• The Myth of a Christian Religion.


    I have started reading The Myth of a Christian Religion: Losing Your Religion for the Beauty of a Revolution by Gregory Boyd. This is not a scholarly book, but rather an easy and relaxing read, especially since I agree with most of the author's conclusions. I regret that the author - as it is frequent in Modern Anabaptism (and in many evangelical circles) - is rather dismissive of the Old Testament and even at times prejudiced against Judaism as he sees it. He could come to the same conclusions by other means, without having to contrast so much the "Old Testament" with the "New Testament." That being said (and the Trinity aside - one of this author's obsession), most of the points made by the Gregory Boyd are worth making, and I would even stay desesperatly needed in our current political context.
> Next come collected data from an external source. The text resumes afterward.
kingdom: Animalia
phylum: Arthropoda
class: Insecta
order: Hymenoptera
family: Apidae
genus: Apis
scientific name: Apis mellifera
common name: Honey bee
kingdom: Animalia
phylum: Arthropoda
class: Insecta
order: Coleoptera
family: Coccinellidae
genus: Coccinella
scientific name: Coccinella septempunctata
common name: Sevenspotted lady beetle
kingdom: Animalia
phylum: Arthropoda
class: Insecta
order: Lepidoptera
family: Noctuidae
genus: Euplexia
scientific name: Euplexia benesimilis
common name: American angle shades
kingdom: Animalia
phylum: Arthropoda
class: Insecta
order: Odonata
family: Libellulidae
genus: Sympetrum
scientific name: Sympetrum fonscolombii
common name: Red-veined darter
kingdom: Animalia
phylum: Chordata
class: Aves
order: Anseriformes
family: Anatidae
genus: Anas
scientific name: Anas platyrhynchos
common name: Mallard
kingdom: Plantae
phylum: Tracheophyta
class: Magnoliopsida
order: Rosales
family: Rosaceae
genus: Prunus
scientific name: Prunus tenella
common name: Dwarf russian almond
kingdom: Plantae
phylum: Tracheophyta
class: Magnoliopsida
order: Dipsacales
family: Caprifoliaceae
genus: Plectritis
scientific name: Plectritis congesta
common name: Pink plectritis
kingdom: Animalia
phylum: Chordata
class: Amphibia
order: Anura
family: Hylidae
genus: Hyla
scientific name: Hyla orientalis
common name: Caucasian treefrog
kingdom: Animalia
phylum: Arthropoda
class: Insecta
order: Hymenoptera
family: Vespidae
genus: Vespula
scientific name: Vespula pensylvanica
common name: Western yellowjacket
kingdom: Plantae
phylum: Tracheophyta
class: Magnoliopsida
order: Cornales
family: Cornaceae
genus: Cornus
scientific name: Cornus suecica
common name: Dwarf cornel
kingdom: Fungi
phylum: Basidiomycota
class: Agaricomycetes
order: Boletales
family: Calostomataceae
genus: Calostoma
    The Myth of a Christian Religion.

    QUOTE - "the early Church experienced explosive growth in its earliest years by the beautiful way followers of Jesus chose to die rather than fight.

    Constantine's alleged vision, telling him to go to war under the banner of Christ [...], changed all this. Christ was reduced to a pagan, nationalistic god of war. Once Christianity became part of the empire's nationalism, masses converted to it. While many followers of Jesus resisted this watering down of the faith, the Church, on the whole, embraced it. In the minds of thinkers like Eusebius and Augustine, God had blessed the Church by making it a powerful, politically influential institution.

    Not surprisingly, in the centuries that followed, the Church, more often than not, lacked the capacity to distinguish clearly between the Kingdom of God and whatever national kingdom it happened to find itself in. Leaders as well as masses to often embraced their nation's values and goals as though they were God's own. Consequently, the Church was often reduced to little more than a religious puppet of the government and assigned the job of blessing its nation's causes and military exploits, just as pagan religions have done throughout history.

    [...] bloody intra-Christian wars arguably did more to push the West in a secular direction than any other single factor, including the scientific revolution and the Enlightenment. And this simply illustrates the diabolical consequences that followers fail to resist the demonic pull toward nationalism." (Gregory Boyd, The Myth of a Christian Religion: Losing Your Religion for the Beauty of a Revolution (2009), pp. 82-83)… (By Har Tsiyyon).